American occult and spiritual author and publisher

Lauron William de Laurence (31 October 1868 – 11 September 1936) was an American occult author and publisher, hypnotist, and spiritual leader. He founded multiple organizations promoting esoteric beliefs, notably including the Order of the Black Rose cult. His publications, including his edition of the Sixth and Seventh Books of Moses, influenced the practice of magic among the African diaspora in the Americas and the Caribbean.

== Early life ==
De Laurence was born on October 31st, 1868 in Cleveland, Ohio. He began his career as a magnetic healer and hypnotist, traveling throughout Canada and the American Midwest. He published his first book in 1900, when he moved to Chicago.

== Career ==

=== De Laurence, Scott & Co. ===
His publishing company (De Laurence, Scott & Co.) and spiritual supply mail order house was located in Chicago, Illinois. De Laurence was a pioneer in the business of supplying magical and occult goods by mail order, and his distribution of public domain books, such as Secrets of the Psalms by Godfrey Selig and Pow Wows or the Long-Lost Friend by John George Hohman had a great and lasting effect on the African American urban hoodoo community in the southern United States, as well as on the development of Obeah in Jamaica. As of 2026, all publications of De Laurence, Scott & Co. relating to supernatural arts are prohibited from entering Jamaica.
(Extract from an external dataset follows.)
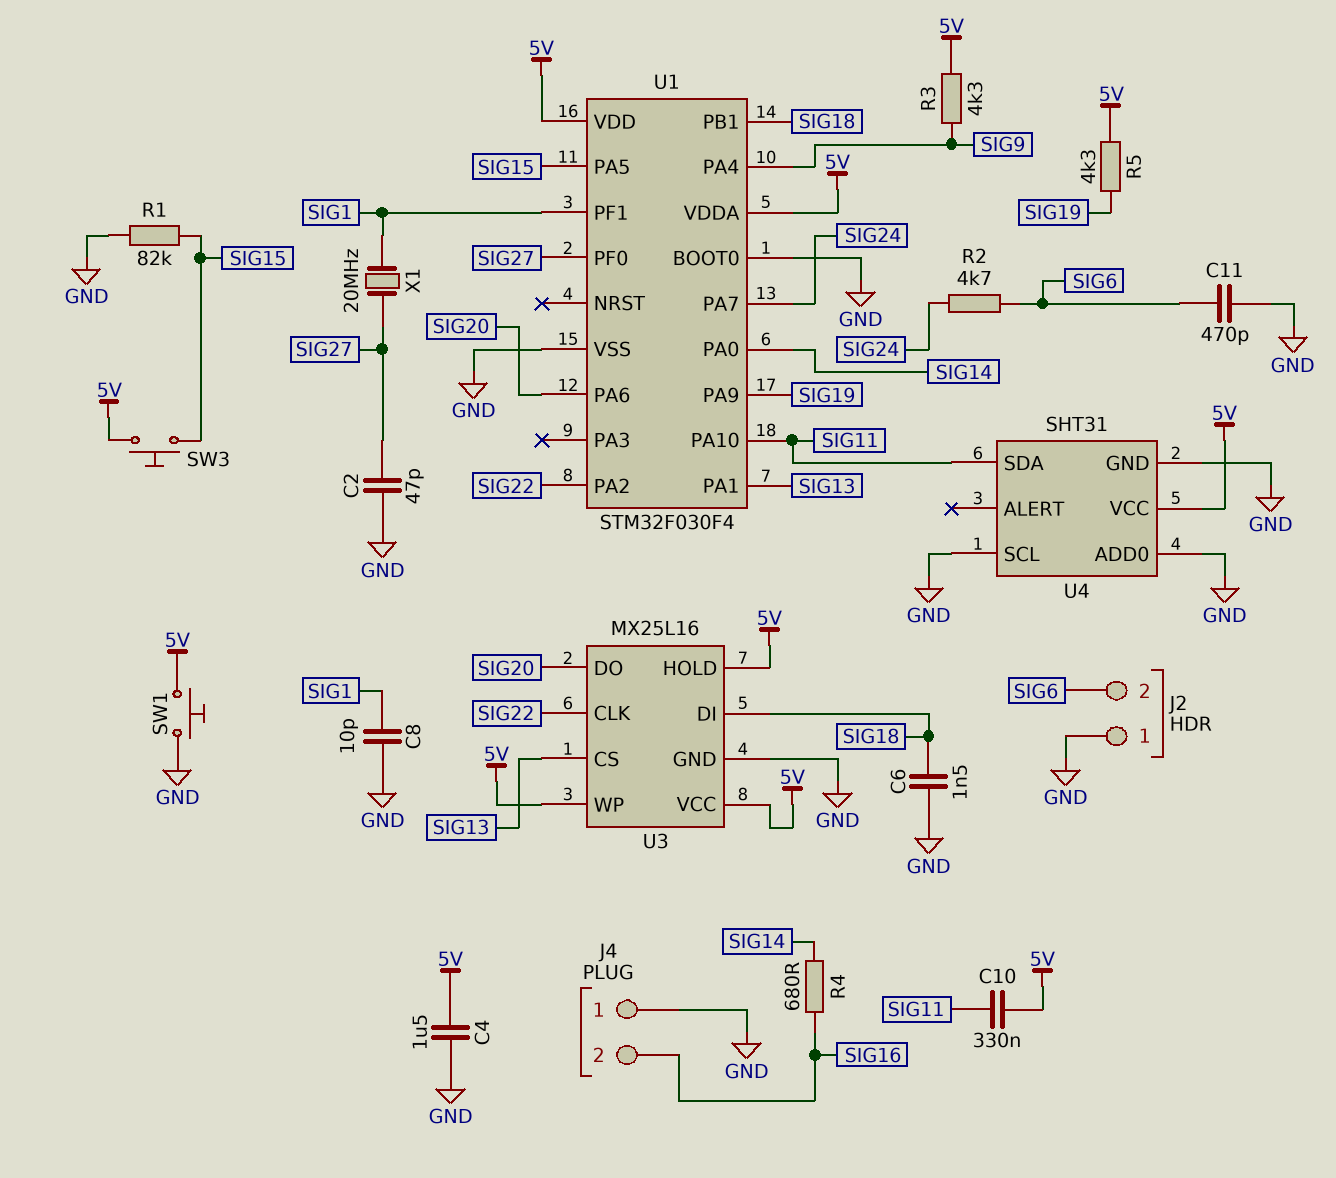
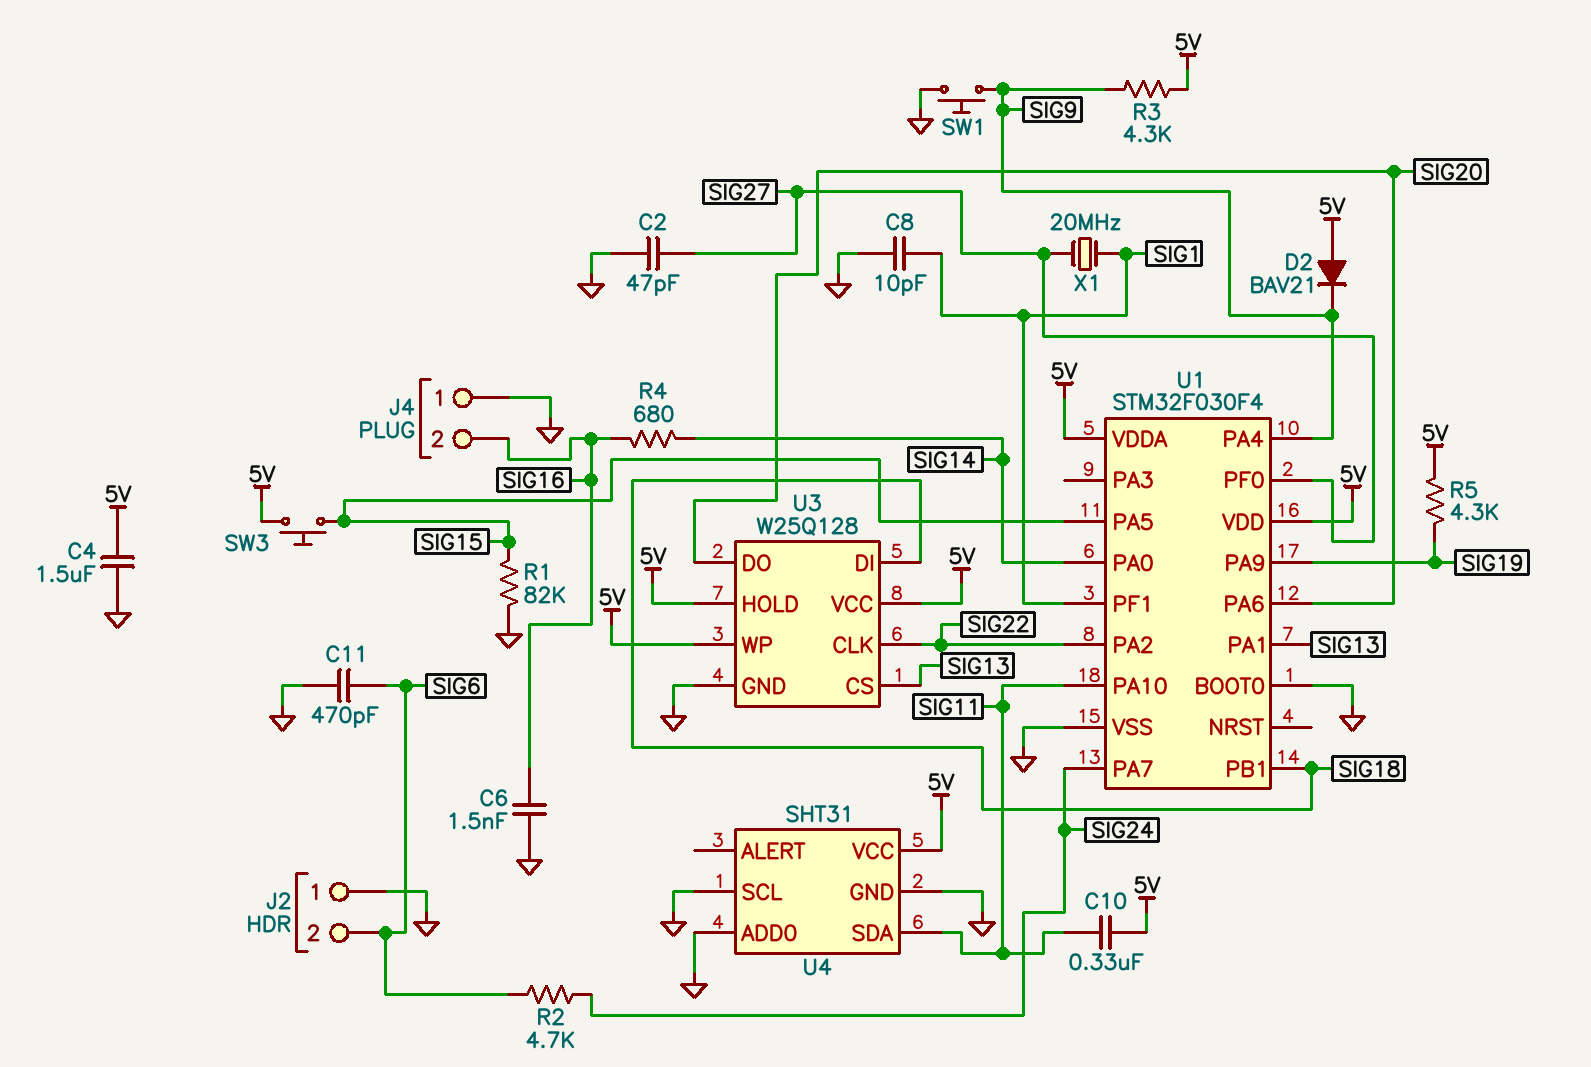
C6: 1.5nF (GND, SIG18) -> 1.5nF (GND, SIG16)
D2: none -> diode BAV21 (A 5V, K SIG9)
SW1: button (5V, GND) -> button (GND, SIG9)
U3: MX25L16 -> W25Q128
De Laurence, Scott & Co had a reputation for pirating the books of other occultists. De Laurence also wrote his own works, including The Master Key, a personal development book. In addition, he is believed to have co-written some books with his fellow Chicago resident, the prolific New Thought and yoga author William Walker Atkinson.

== Consecration ==
In early 1930 he was consecrated a bishop by the Spiritualist Arthur Edward Leighton (1890–1963), a bishop of the American Catholic Church. His consecration influenced the move of some black spiritualist churches towards a more traditional view of Christianity. In the year of his death, 1936, he may have consecrated the first bishops for these churches, among them Thomas B. Watson (1898–1985) of New Orleans.

==Death==
De Laurence died on September 11th 1936, leaving De Laurence, Scott and Co. to his son Velo de Laurence, which is still in operation today under the name of "The DeLaurence Company".